I’m nearly finished with Breakfast of Champions, and I think I’m gonna read the Dune saga again. Yeah, all six books. I first read Dune in high school after seeing Lynch’s film at DeSoto Square Mall—I was probably a sophomore. The film was cool enough to get me interested in tackling such a big book. I loved it—devouring the whole series. I taught Dune about 10 years ago, but I really have no recollection of what was even said—this journal post gives a clue, I guess. I listened to several discussions via the Geek’s Guide to the Galaxy podcast on my drive back from Florida. Yeah, the host isn’t the best, but the discussions were pretty good. I listened to one that reviewed the new film, one that tackled the Lynch film, and one on the novel—all with the same panelists. (I also listened to their panel on a few ’80’s films and part of the discussion on Asimov’s Foundation series. I turned the latter one off since no one was interested in discussing what a crap book the first one is.) Thanks for the inspiration to get into this series again. I think Kip’s even going to read Dune with me.

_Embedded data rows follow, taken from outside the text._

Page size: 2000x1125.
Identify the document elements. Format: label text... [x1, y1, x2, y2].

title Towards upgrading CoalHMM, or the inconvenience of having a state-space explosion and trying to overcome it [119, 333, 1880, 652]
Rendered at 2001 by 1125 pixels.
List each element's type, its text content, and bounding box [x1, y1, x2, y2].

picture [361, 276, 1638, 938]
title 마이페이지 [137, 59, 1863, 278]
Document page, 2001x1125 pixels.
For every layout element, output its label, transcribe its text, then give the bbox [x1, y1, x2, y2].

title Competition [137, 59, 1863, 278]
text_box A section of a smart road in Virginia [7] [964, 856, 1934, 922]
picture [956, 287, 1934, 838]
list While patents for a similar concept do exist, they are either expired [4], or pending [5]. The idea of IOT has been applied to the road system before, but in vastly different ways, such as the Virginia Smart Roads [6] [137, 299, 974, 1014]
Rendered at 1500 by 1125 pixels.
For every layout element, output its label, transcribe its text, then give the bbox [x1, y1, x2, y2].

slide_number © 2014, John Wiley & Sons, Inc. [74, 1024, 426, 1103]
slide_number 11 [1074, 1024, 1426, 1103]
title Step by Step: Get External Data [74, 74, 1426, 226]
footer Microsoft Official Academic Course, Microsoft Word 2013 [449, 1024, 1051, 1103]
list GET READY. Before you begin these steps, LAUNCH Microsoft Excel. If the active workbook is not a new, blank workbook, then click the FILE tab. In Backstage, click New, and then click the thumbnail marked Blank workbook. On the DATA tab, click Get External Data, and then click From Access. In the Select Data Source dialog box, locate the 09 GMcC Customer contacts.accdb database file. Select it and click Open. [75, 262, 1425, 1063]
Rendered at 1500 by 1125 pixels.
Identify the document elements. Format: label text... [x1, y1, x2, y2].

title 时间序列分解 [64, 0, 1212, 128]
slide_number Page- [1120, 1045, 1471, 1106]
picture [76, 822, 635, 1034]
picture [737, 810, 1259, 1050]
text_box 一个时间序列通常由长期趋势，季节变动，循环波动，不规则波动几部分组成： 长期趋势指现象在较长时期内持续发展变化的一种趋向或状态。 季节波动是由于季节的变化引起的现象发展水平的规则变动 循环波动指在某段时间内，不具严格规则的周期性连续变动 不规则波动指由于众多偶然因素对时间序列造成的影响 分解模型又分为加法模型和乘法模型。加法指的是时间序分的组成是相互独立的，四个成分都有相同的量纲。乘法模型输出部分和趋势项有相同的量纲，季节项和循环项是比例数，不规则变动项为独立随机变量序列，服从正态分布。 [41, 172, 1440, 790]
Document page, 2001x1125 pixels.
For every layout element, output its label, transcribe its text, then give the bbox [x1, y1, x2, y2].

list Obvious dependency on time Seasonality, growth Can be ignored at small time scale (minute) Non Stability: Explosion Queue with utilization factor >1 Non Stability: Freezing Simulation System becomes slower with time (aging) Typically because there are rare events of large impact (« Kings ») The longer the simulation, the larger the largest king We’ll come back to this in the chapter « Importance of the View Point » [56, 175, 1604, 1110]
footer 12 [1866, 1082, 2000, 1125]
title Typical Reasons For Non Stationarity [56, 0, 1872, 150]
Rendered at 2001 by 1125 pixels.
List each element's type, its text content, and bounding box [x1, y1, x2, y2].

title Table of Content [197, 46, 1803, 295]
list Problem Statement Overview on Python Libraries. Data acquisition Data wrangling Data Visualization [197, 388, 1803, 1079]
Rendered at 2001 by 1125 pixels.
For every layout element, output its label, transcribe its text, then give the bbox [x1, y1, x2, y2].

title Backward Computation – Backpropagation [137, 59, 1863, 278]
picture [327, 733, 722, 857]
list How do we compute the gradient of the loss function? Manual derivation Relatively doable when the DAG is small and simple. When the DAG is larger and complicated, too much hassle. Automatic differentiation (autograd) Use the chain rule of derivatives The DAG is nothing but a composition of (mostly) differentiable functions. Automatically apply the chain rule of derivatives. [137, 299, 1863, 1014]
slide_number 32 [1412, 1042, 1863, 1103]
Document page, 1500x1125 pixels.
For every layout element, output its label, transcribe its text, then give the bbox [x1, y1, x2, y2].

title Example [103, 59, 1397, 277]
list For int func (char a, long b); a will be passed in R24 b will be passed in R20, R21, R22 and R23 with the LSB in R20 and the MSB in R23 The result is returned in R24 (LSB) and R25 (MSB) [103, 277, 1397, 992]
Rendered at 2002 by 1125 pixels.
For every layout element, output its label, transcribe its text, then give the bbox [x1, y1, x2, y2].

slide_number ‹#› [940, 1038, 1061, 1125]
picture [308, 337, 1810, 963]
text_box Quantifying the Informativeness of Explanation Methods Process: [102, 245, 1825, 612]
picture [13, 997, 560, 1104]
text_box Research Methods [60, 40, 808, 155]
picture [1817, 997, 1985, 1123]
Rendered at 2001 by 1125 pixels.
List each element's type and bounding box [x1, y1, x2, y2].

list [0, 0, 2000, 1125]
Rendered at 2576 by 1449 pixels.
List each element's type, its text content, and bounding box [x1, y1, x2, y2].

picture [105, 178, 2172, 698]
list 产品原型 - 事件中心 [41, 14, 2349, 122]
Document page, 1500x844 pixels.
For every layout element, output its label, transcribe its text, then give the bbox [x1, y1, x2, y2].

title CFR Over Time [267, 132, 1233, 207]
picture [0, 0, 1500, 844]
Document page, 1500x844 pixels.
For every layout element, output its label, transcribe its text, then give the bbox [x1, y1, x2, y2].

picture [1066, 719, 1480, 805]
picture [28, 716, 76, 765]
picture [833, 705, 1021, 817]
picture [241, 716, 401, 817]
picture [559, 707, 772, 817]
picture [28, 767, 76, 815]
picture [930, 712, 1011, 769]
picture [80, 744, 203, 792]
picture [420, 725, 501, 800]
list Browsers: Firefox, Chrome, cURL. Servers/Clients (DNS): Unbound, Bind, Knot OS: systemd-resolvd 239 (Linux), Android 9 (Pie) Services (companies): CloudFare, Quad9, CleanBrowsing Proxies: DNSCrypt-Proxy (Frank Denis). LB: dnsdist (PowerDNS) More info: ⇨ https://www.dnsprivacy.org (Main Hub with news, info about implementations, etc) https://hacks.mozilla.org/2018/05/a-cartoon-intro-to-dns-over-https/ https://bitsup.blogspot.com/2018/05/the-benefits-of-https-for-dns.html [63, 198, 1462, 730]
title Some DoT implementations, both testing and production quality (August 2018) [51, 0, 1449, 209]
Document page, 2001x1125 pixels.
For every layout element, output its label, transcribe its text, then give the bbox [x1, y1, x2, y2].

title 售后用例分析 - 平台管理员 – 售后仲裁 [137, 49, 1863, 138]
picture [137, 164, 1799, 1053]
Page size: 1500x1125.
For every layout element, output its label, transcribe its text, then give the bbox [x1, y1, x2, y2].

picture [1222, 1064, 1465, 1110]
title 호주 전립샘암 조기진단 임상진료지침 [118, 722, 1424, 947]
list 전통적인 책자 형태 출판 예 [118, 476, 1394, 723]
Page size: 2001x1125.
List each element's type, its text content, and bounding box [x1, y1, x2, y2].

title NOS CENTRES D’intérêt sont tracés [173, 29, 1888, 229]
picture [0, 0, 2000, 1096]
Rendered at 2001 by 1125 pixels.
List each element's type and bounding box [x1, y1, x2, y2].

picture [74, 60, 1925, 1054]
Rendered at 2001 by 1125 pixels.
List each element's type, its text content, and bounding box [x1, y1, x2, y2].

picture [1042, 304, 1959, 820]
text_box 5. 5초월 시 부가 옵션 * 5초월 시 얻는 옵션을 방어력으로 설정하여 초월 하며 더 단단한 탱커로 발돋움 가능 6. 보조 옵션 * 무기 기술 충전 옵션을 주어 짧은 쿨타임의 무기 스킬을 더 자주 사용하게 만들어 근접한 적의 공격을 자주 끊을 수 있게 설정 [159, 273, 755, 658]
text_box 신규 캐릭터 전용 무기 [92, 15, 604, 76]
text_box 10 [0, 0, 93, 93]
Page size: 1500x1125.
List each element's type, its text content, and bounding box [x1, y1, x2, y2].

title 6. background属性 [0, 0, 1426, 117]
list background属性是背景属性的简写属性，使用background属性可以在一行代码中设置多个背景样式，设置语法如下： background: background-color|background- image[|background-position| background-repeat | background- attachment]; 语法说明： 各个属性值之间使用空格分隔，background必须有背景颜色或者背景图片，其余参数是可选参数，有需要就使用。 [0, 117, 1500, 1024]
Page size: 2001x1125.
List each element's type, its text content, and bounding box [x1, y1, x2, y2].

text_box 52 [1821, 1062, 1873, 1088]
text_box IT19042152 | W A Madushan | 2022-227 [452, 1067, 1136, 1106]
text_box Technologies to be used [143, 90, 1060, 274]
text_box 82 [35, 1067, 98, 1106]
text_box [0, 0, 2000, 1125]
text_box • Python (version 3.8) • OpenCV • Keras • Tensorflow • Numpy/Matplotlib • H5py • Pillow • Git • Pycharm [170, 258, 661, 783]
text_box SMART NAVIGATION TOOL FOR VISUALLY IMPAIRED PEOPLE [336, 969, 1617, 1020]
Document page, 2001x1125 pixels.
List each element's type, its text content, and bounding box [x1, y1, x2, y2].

I think Dune and at least the first two or three books in Martin’s A Song of Ice and Fire share a quality that makes them stand out from the rest: they both build rich, complex, and nuanced worlds, but don’t throw all of that complexity at the reader at once. The style of the writers’ implies a complexity that will, if you are patient and perceptive, reveal itself eventually. I think both Witcher and Wheel are also complex, but we’re expected to rationally understand too many things at once which bogs down the narrative and makes it a bit cheesy. Does that make sense? I think Martin is less consistent than Herbert in this—as I remember, the entire Dune sequence is able to carry a similar poignancy—maybe a subtle complexity—throughout. I need to read some criticism on Dune.
We checked out the xmas light display downtown last night, but Henry was in a mood. I guess I was a bit moody, too. We started at Fall Line with a couple of beers. I want to like this place, but it’s so slow. Standing behind indecisive people sampling every beer on the menu drains my already much depleted holiday patience reserves. That, and no one seems to be wearing masks anymore as the country railroads toward fascism. Merry xmas. Maybe this is why fantasy is so appealing right now?